§ **Exercise instructions**
Identify each line in the rows below that contains the word "will", and copy every such line in full.

Start of Supplied records

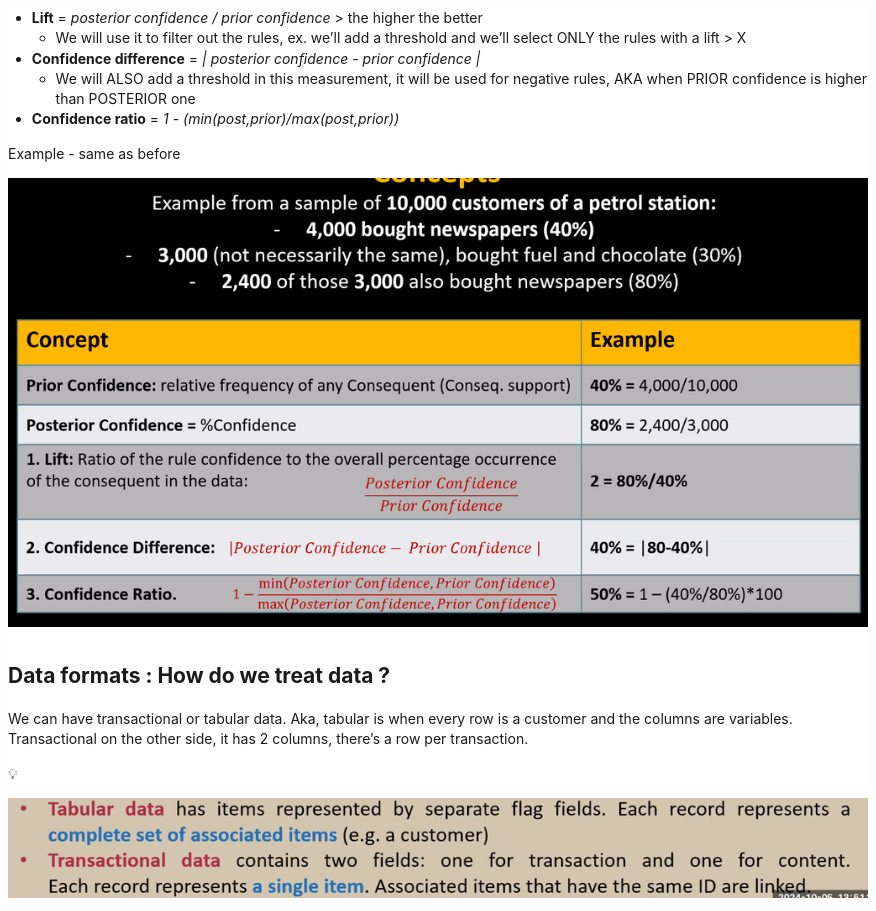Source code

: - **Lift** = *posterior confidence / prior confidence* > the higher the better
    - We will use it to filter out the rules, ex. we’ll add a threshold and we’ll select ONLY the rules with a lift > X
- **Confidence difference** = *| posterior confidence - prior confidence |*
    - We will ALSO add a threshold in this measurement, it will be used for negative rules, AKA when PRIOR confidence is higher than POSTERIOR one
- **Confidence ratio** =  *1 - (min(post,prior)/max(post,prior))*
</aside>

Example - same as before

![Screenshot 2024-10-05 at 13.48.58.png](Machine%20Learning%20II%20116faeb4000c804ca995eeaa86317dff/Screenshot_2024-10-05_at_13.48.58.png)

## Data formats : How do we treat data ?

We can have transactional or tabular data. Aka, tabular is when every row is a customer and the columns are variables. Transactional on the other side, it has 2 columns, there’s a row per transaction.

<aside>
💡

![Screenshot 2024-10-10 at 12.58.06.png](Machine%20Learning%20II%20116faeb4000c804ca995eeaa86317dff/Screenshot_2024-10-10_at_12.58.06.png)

End of Supplied records
Start of Supplied records

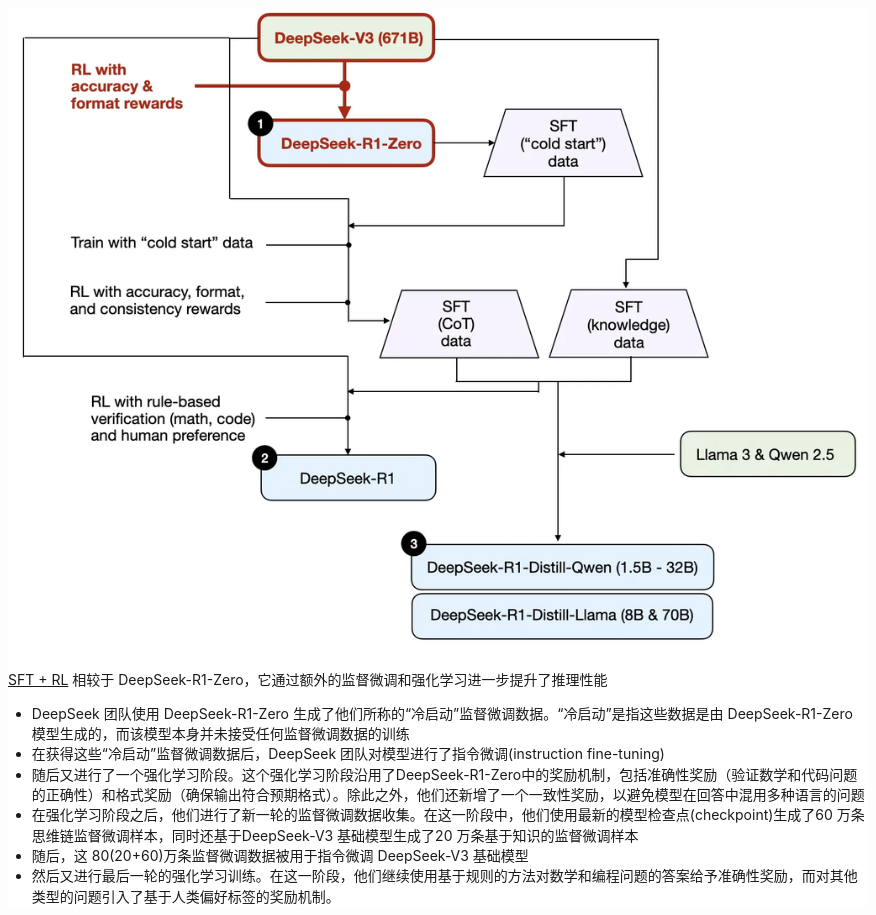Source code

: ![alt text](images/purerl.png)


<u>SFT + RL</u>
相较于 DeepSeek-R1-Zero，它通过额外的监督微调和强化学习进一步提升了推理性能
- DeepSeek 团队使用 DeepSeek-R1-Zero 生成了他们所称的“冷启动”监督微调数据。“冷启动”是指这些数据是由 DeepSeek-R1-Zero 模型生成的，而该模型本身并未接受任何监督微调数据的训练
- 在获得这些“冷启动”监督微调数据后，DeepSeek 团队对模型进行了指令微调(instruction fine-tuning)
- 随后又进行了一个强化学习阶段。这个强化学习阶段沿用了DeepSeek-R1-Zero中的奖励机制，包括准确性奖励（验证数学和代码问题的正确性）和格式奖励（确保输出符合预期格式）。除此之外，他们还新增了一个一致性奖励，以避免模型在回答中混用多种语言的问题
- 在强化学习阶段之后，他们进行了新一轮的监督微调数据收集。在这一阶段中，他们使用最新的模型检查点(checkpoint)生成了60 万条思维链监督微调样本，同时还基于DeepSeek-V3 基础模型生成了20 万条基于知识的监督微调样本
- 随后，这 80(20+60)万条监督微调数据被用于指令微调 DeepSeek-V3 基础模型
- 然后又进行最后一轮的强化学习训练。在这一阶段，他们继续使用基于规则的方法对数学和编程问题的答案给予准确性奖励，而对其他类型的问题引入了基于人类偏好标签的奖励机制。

End of Supplied records

§ **Exercise response**
    - We will use it to filter out the rules, ex. we’ll add a threshold and we’ll select ONLY the rules with a lift > X
    - We will ALSO add a threshold in this measurement, it will be used for negative rules, AKA when PRIOR confidence is higher than POSTERIOR one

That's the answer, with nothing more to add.